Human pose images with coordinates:
━━━━━━━━━━━━━━━━━━━━

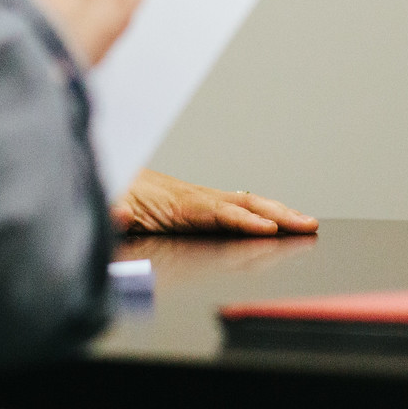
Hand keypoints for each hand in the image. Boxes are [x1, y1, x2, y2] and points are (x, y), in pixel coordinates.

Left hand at [111, 169, 318, 235]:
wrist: (99, 178)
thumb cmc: (106, 195)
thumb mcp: (106, 206)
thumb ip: (113, 211)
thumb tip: (116, 211)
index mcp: (174, 203)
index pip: (218, 212)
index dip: (244, 222)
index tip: (269, 230)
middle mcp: (193, 198)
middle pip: (243, 205)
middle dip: (279, 215)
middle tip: (308, 225)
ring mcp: (199, 200)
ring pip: (246, 204)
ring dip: (279, 213)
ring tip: (307, 223)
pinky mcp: (197, 206)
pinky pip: (236, 207)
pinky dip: (262, 212)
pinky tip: (276, 219)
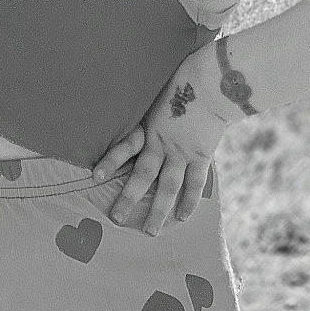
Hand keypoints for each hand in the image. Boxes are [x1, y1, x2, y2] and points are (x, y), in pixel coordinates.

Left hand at [91, 45, 239, 233]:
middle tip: (117, 219)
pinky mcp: (201, 155)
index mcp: (148, 126)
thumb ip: (144, 108)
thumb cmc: (184, 79)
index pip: (125, 147)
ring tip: (151, 232)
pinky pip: (194, 183)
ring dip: (159, 211)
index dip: (110, 162)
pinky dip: (189, 201)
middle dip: (129, 198)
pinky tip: (182, 217)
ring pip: (168, 187)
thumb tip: (129, 101)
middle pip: (142, 176)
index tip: (95, 176)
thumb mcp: (156, 91)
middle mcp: (162, 143)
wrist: (214, 81)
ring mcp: (182, 152)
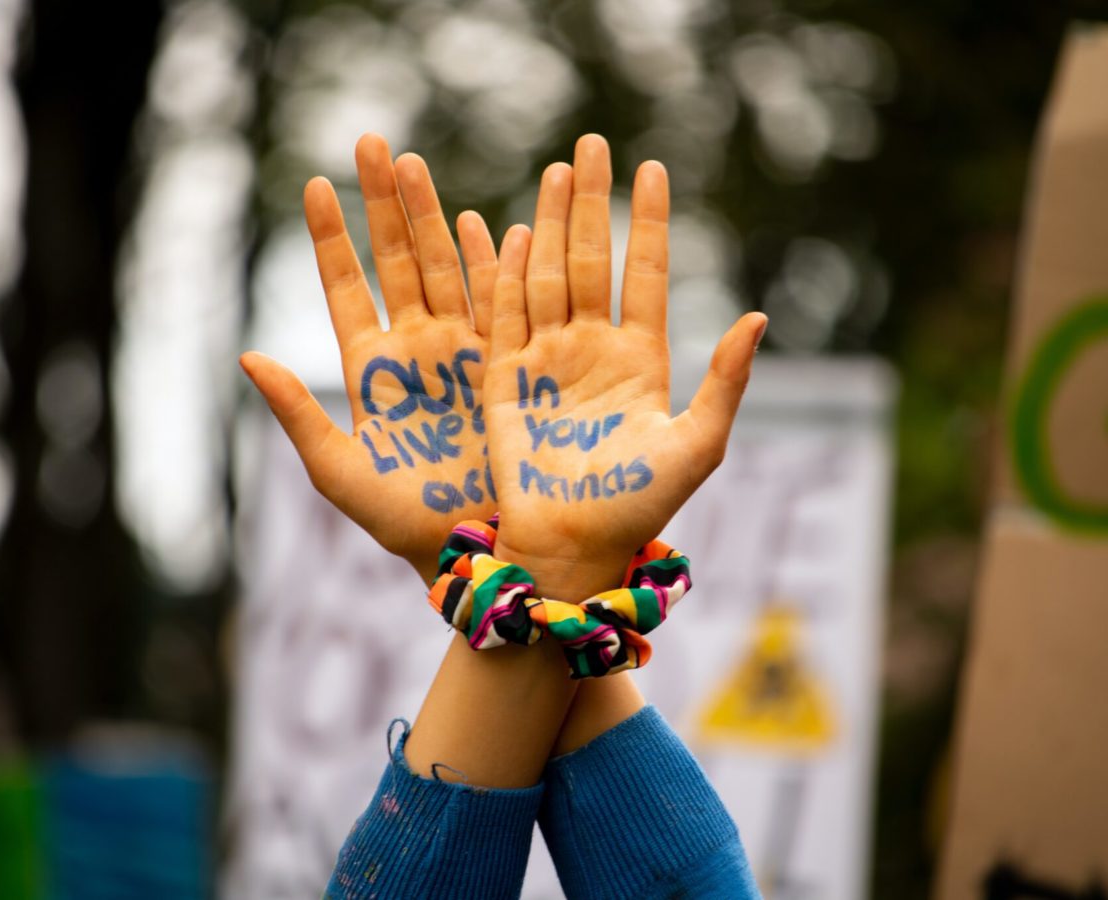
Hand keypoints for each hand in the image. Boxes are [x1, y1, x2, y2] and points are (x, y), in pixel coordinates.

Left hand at [241, 134, 498, 580]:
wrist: (474, 544)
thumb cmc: (402, 521)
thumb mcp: (339, 472)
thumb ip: (297, 414)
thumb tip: (247, 357)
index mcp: (371, 371)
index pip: (347, 289)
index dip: (333, 239)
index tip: (316, 186)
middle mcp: (415, 350)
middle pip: (397, 262)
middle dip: (384, 204)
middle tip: (372, 142)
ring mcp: (461, 352)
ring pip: (444, 269)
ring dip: (431, 217)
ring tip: (416, 164)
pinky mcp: (505, 365)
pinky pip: (497, 302)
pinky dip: (490, 262)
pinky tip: (480, 221)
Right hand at [484, 135, 766, 595]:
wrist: (572, 547)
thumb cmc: (639, 506)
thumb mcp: (697, 445)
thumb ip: (726, 382)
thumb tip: (760, 316)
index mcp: (640, 360)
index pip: (644, 273)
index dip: (649, 222)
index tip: (655, 170)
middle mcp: (592, 350)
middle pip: (591, 260)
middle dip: (593, 202)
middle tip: (593, 144)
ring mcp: (545, 361)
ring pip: (547, 276)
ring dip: (552, 222)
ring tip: (558, 170)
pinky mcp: (504, 380)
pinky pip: (504, 316)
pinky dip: (507, 274)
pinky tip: (516, 232)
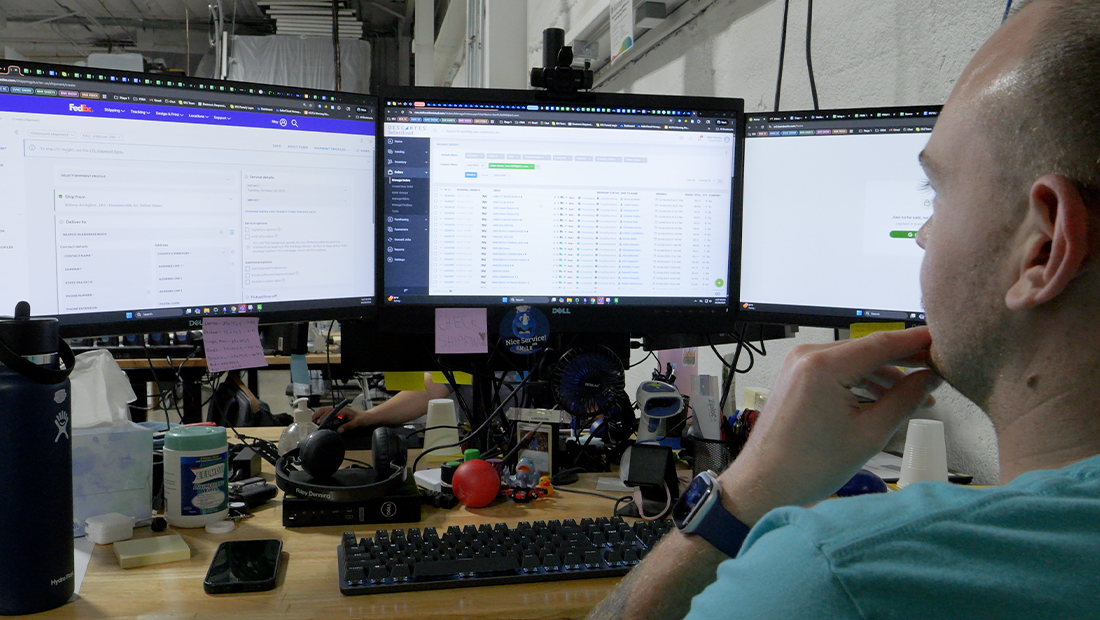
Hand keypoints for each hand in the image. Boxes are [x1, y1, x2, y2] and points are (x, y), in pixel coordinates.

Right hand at [311, 405, 370, 432]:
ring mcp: (340, 412)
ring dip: (320, 415)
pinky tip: (321, 423)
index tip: (319, 423)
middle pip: (327, 409)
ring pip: (327, 411)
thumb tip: (338, 431)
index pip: (331, 412)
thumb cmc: (364, 419)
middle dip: (319, 414)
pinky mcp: (340, 416)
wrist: (369, 417)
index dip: (324, 417)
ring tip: (313, 421)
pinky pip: (330, 415)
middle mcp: (340, 410)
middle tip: (312, 421)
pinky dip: (323, 417)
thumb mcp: (358, 423)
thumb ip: (349, 426)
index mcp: (344, 410)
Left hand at [719, 326, 940, 524]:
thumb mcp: (870, 434)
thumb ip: (904, 400)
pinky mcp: (796, 377)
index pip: (883, 343)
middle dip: (904, 360)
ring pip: (854, 359)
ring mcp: (798, 365)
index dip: (918, 342)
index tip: (944, 342)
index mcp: (823, 365)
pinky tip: (886, 396)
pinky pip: (837, 369)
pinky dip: (861, 380)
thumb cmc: (809, 466)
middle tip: (938, 370)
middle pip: (868, 348)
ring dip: (885, 373)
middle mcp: (807, 357)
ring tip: (917, 393)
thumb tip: (930, 378)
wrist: (765, 483)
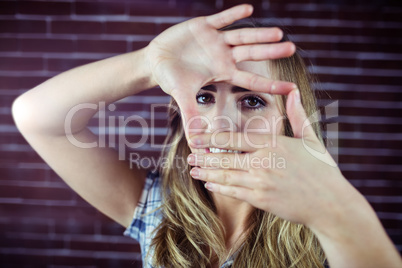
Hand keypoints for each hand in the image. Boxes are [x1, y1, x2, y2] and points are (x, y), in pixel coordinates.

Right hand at [146, 4, 296, 130]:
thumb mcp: (182, 96)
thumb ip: (190, 115)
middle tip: (291, 48)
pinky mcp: (204, 26)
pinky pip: (221, 18)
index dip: (271, 84)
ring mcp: (216, 40)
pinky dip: (234, 14)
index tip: (292, 87)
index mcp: (223, 73)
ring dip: (259, 34)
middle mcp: (224, 56)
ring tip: (278, 32)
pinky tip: (249, 9)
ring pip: (242, 36)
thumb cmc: (171, 80)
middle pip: (252, 53)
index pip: (251, 80)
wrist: (156, 61)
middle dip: (271, 51)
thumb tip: (193, 141)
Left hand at [187, 89, 360, 228]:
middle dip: (203, 156)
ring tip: (192, 169)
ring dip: (206, 172)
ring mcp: (260, 182)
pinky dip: (219, 187)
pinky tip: (209, 183)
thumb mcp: (310, 138)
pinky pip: (233, 192)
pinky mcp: (261, 200)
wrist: (331, 204)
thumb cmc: (322, 170)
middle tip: (189, 154)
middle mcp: (263, 161)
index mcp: (273, 143)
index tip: (195, 137)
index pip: (234, 139)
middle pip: (224, 157)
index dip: (211, 138)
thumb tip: (293, 91)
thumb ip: (297, 115)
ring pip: (225, 175)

━━━━━━━━━━━━━━━━━━━━

#### THE TASK
Your task is to reproduce exactly the lines that begin at the line containing "ring tip: (192, 169)" and end at the final line of the data above.

#### RESPONSE AREA
ring tip: (192, 169)
ring dip: (206, 172)
ring mcp: (260, 182)
pinky dip: (219, 187)
pinky tip: (209, 183)
thumb mcp: (310, 138)
pinky pip: (233, 192)
pinky mcp: (261, 200)
wrist: (331, 204)
thumb cmc: (322, 170)
middle tip: (189, 154)
middle mcp: (263, 161)
index mcp: (273, 143)
index tip: (195, 137)
index pip: (234, 139)
middle pip: (224, 157)
index dip: (211, 138)
thumb tip: (293, 91)
thumb ip: (297, 115)
ring pip: (225, 175)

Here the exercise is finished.